═════ PROVIDED DATA ═════

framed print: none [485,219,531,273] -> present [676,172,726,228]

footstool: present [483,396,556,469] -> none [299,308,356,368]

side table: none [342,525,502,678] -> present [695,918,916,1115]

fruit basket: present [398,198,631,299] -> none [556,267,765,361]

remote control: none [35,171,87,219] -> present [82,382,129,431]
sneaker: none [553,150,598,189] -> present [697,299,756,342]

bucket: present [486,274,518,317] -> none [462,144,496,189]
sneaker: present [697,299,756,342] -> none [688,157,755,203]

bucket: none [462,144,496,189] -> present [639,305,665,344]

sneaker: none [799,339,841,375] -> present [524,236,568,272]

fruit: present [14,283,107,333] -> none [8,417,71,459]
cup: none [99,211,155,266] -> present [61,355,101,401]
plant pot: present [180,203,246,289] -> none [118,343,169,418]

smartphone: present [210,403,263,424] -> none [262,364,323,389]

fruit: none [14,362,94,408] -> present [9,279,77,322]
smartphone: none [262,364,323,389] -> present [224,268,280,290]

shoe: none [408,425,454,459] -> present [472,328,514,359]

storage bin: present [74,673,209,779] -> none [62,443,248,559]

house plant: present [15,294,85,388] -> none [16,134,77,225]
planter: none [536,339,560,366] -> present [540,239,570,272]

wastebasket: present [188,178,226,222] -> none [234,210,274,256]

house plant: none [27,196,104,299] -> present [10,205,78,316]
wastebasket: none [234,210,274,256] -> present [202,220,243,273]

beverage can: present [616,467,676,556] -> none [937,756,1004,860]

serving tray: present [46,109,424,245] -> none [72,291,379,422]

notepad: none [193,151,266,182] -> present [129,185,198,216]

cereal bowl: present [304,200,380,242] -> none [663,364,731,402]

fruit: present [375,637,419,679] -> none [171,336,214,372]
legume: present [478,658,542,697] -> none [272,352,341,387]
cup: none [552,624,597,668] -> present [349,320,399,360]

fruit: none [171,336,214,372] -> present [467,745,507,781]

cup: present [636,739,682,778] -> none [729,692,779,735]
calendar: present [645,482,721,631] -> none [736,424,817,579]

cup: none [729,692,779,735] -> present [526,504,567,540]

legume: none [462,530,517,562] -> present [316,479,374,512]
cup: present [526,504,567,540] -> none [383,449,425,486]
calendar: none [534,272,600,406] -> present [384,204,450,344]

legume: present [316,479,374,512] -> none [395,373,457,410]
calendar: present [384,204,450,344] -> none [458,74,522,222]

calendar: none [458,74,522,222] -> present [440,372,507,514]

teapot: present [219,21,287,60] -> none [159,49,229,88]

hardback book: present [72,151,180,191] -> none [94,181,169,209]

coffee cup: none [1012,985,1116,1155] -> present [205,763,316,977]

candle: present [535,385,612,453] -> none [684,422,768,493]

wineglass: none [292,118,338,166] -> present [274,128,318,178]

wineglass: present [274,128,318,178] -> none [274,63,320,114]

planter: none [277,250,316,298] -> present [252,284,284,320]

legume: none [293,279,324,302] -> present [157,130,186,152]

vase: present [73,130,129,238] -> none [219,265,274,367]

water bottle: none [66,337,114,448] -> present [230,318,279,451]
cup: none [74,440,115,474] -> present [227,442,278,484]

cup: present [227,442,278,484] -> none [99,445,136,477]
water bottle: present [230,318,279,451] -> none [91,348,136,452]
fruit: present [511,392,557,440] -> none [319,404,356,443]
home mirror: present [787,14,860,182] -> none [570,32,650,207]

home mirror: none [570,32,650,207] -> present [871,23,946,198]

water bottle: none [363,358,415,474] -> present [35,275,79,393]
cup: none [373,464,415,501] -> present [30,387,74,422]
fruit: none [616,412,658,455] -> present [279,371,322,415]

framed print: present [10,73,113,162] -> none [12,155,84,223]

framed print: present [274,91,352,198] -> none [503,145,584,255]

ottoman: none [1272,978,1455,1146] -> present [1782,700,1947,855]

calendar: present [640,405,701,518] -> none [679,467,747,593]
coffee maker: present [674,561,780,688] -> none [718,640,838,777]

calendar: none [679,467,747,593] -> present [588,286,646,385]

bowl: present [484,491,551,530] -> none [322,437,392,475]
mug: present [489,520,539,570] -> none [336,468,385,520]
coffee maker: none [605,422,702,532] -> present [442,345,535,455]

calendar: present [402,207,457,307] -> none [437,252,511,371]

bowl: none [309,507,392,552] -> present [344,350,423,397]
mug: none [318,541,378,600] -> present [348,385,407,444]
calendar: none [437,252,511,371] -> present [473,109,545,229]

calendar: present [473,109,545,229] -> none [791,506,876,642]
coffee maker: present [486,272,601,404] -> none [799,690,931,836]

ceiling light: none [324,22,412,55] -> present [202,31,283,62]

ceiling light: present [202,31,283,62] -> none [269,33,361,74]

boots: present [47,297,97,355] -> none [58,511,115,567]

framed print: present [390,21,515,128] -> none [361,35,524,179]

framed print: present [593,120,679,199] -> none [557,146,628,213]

═════

ABOUT THIS EXERCISE: Copy each line of the data above that holds "ceiling".

ANSWER TO THIS PROBLEM:
ceiling light: none [324,22,412,55] -> present [202,31,283,62]
ceiling light: present [202,31,283,62] -> none [269,33,361,74]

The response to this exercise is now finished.